Nun jährt sich die deutsche Wiedervereinigung, von der ich als Kind nicht mal zu träumen wagte, zum 25. Mal. Heute denke ich, ich hätte manches, gerade in den ersten Jahren, lieber ganz anders gehabt – wir hätten einen ganz eigenen Weg gehen können, wenn die damals Wahlberechtigten nicht primär an das Geld gedacht hätten, mit dem gerade die Konservativen aus dem Westen kräftig gewunken hat.
Dennoch weiß ich, dass ich das Leben, das ich heute führe, zumindest ohne den Fall der Mauer niemals nicht hätte leben können. Und mir wären die verrücktesten und besten Jahre meines Leben vorenthalten geblieben. Ich schrieb in den letzten 10 Jahren hier des Öfteren darüber.
„Keine funktionierende Bürokratie, kein Ordnungsamt, dafür offene Grenzen: 16 Millionen DDR-Bürgern steht 1989 über Nacht die Welt offen, alles scheint möglich.
Mit dem Mauerfall am 9. November 1989 beginnt in der DDR ein Jahr zwischen Aufbruchsstimmung und Anarchie. Illegale Clubs, besetzte Wohnungen, eine überforderte Bürokratie und Medien, die erstmals offen berichten: Die Modrow-Regierung hat das Land nicht im Griff.
Bis in den Sommer 1990 hinein gibt es keine funktionierende Steuerverwaltung, kein Gewerbeamt. Die öffentliche Verwaltung liegt danieder. Betriebe werden ohne Genehmigung gegründet, so manches bestehende Kombinat besetzt. Die Kombinatsdirektoren werden kurzerhand vor die Tür gesetzt.
Doch die fröhliche Anarchie hat ihre Schattenseiten. Bald marodieren gewiefte Abzocker aus dem Westen durchs Land. Sie verkaufen den Ostdeutschen unnötige Versicherungen, überteuerten Ramsch oder fordern in erpresserischer Manier gleich ganze Häuser oder Grundstücke zurück. Dann machen die ersten Großbetriebe dicht. Zwischen 1989 und 1991 verlieren mehr als zweieinhalb Millionen Menschen ihre Arbeit.
Was euphorisch begann, schlägt in Frust um – und beglückt bis heute nicht jeden. Ein Rückblick auf das letzte Jahr der DDR: Was hätte anders laufen können?“
Ich bekomme auch heute noch Gänsehaut wenn ich Aufnahmen wie diese sehe. Davon wird es in diesem Jahr hier noch einige geben, denke ich.
Als 20-Jährige startete Katrin Hattenhauer gemeinsam mit ihren Mitstreitern die Proteste vom 4. September 1989, riskierte einiges und trug die sich daraus für sie ergebenen Konsequenzen. SpOns einestages hat mir ihr über diese Tage gesprochen.
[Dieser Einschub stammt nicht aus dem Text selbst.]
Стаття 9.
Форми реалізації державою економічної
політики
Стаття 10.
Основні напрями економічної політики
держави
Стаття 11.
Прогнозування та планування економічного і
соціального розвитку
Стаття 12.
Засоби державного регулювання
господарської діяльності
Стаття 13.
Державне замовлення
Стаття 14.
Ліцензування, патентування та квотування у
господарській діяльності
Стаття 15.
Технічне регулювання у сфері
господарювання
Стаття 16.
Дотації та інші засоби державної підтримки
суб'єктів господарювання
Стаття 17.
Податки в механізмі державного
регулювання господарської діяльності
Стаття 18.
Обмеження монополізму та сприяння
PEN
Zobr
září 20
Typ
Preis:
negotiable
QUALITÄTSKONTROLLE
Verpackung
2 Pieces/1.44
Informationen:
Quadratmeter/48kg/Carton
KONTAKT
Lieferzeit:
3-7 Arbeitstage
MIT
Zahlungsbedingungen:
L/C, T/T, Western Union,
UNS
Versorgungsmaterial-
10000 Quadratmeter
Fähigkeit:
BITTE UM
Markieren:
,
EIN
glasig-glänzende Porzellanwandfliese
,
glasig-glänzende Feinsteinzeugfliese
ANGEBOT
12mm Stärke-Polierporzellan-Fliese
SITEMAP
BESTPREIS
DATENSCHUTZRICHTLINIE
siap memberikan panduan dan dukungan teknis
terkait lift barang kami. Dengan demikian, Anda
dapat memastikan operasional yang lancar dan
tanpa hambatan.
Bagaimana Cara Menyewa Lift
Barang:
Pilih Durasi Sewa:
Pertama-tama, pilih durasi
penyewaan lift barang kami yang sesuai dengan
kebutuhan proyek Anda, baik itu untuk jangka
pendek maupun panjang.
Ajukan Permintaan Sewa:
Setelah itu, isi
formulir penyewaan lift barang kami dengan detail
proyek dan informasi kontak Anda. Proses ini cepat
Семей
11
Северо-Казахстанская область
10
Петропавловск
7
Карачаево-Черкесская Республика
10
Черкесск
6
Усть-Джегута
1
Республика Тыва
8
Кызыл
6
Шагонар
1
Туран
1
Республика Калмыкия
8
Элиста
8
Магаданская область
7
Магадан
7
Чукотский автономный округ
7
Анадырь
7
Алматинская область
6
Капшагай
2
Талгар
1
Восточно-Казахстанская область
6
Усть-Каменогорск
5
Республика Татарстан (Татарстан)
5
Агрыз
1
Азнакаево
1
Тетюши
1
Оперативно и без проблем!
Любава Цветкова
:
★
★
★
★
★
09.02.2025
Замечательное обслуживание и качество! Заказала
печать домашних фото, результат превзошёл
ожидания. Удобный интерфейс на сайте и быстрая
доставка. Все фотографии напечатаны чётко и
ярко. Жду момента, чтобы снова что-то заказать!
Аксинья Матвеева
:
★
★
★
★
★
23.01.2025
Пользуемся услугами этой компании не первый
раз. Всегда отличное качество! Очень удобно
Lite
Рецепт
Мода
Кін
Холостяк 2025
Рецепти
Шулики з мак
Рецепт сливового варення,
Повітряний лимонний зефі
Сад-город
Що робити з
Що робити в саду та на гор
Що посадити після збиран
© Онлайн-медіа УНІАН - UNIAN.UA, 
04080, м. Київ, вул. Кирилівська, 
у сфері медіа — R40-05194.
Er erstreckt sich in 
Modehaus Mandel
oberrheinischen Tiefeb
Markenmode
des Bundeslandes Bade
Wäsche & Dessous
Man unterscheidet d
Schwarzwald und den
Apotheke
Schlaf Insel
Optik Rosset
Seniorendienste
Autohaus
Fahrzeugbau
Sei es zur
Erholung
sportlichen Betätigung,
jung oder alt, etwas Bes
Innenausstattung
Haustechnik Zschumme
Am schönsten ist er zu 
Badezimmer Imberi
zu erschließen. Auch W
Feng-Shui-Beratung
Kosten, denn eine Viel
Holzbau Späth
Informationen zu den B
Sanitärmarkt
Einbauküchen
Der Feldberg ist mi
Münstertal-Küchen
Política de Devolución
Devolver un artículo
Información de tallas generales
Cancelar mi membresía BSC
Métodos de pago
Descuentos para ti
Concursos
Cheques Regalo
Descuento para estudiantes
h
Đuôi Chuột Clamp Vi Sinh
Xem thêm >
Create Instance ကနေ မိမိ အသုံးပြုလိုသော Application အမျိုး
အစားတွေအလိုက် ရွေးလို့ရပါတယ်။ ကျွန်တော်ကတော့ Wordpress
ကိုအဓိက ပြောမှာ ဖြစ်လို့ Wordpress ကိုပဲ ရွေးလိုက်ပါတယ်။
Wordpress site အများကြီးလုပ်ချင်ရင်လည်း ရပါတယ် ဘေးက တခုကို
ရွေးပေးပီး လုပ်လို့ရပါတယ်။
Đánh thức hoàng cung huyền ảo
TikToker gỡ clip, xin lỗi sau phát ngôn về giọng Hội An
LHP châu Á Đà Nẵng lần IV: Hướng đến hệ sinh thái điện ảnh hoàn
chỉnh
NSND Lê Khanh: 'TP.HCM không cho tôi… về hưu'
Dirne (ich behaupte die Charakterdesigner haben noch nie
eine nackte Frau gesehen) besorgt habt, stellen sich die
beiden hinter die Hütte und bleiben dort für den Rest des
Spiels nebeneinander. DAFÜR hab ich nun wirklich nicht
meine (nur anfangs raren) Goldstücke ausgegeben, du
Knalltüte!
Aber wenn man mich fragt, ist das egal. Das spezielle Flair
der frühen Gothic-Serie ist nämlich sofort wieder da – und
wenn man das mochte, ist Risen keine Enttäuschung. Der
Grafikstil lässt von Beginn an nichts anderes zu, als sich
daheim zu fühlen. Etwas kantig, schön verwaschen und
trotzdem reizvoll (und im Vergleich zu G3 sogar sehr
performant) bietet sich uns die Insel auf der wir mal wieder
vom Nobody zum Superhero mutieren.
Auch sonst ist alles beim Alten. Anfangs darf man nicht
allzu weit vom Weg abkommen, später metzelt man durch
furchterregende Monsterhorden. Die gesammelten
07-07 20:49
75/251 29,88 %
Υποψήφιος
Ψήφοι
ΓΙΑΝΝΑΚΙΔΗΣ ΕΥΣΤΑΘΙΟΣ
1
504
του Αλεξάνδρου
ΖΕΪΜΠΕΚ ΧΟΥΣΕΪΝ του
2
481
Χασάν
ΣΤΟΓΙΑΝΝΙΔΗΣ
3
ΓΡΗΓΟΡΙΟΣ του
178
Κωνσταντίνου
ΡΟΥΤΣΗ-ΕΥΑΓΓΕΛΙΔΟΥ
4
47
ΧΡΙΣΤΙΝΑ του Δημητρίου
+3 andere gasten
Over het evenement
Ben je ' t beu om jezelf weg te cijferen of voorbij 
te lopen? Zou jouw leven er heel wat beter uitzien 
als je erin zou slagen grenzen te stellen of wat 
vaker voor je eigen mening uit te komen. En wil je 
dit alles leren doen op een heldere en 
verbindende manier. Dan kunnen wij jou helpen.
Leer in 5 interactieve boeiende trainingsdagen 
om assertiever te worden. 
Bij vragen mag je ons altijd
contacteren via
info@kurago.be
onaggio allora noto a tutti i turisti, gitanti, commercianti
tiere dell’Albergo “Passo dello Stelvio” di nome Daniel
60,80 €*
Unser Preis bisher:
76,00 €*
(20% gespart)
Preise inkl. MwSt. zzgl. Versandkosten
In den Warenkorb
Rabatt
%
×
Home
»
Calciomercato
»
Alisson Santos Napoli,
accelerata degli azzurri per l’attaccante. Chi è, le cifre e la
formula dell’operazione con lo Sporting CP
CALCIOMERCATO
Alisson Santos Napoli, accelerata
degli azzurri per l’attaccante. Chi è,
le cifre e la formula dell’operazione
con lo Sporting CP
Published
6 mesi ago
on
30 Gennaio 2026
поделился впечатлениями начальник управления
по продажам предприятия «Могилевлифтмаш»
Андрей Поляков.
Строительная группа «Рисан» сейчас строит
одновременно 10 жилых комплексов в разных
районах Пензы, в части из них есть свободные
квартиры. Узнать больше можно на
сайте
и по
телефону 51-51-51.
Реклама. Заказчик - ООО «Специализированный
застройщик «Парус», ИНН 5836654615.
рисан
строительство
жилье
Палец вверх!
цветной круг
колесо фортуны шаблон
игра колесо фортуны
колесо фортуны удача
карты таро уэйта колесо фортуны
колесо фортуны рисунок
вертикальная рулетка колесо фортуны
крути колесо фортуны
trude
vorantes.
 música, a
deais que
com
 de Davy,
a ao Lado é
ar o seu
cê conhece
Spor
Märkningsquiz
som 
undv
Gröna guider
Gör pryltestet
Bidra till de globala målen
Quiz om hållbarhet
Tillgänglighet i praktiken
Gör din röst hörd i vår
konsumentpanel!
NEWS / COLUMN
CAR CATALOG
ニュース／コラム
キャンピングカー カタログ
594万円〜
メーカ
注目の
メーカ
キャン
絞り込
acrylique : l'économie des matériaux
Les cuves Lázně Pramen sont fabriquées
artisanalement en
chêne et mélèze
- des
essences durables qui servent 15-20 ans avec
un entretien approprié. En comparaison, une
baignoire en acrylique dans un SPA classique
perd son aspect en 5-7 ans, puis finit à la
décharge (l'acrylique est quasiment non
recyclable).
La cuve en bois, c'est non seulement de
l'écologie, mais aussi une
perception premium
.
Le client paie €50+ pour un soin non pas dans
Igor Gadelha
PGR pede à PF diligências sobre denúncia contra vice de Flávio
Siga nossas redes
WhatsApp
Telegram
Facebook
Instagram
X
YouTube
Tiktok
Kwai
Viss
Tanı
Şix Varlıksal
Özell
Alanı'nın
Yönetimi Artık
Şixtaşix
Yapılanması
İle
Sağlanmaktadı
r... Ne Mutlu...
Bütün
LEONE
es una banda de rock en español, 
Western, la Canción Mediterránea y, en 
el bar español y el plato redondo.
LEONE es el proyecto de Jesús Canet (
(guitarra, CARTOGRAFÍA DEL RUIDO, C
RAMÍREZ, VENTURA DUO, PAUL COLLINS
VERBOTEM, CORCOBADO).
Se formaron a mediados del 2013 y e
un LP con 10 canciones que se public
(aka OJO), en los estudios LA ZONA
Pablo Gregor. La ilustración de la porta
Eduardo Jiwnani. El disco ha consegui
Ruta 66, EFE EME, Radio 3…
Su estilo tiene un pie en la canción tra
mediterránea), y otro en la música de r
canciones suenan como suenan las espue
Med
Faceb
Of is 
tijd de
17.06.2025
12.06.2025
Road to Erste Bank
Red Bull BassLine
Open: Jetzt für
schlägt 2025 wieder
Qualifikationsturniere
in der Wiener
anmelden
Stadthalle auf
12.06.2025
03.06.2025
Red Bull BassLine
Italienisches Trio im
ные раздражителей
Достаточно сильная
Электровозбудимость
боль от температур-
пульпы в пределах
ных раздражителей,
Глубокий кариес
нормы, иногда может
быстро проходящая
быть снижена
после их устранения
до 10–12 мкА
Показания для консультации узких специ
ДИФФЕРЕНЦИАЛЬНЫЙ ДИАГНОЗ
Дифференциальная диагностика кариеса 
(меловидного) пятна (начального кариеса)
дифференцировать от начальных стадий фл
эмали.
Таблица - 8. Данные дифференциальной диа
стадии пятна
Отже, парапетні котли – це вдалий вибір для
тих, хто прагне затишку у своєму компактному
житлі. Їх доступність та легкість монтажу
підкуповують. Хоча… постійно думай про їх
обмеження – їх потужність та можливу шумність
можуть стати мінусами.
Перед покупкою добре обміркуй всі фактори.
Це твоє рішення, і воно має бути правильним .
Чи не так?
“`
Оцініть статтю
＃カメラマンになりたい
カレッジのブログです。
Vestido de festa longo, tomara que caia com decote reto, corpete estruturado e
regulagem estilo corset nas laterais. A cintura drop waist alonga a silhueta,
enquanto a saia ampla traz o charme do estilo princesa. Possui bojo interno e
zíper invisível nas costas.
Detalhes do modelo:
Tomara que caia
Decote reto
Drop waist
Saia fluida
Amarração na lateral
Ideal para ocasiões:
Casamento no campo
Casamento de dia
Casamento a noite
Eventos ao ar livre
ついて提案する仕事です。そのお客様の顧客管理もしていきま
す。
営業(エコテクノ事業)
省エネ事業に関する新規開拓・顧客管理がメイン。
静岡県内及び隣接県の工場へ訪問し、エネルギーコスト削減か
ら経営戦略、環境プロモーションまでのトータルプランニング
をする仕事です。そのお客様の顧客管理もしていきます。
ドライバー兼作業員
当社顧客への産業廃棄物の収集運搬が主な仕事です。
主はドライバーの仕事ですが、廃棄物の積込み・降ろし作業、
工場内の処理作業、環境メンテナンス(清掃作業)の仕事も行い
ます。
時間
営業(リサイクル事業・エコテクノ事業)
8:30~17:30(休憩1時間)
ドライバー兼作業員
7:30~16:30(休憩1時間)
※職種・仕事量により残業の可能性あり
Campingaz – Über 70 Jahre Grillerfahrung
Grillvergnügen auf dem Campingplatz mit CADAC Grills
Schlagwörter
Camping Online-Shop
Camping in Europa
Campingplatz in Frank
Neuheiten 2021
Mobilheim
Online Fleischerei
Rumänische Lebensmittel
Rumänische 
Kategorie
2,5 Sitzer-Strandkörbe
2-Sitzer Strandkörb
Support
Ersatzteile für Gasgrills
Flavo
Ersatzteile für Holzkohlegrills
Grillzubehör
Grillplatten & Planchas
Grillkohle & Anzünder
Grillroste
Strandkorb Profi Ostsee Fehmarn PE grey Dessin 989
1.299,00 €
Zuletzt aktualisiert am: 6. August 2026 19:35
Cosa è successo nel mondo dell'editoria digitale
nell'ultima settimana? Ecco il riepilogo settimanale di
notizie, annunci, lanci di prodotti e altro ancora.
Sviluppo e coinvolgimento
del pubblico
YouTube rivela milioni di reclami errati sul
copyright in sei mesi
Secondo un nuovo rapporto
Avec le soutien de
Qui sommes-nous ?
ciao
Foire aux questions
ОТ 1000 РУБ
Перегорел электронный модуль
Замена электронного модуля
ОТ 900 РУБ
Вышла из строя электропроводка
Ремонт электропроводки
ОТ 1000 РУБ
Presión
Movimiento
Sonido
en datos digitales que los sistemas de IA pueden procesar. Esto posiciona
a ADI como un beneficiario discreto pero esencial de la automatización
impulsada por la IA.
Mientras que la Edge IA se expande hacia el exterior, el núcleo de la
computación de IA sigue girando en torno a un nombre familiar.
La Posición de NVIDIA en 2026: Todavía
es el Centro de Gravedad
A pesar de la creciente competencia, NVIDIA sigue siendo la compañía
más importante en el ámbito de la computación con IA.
Schon am 10. Juni 1989 forderten Katrin Hattenhauer und andere Protagonisten des friedlichen Umsturzes das DDR-Regime gezielt heraus: mit der Organisation des ersten Straßenmusikfestivals in Leipzig. „Das war die Probe zur Revolution“, sagt sie.
Überall in der Stadt musizierten junge Leute – der ohnmächtige Staat reagierte mit 84 Festnahmen. Auch Katrin Hattenhauer wurde „zugeführt“, was sie nicht davon abhielt, am 4. September 1989 noch einen Schritt weiterzugehen. „Wir mussten uns dieses Land zurückerobern“, sagt sie.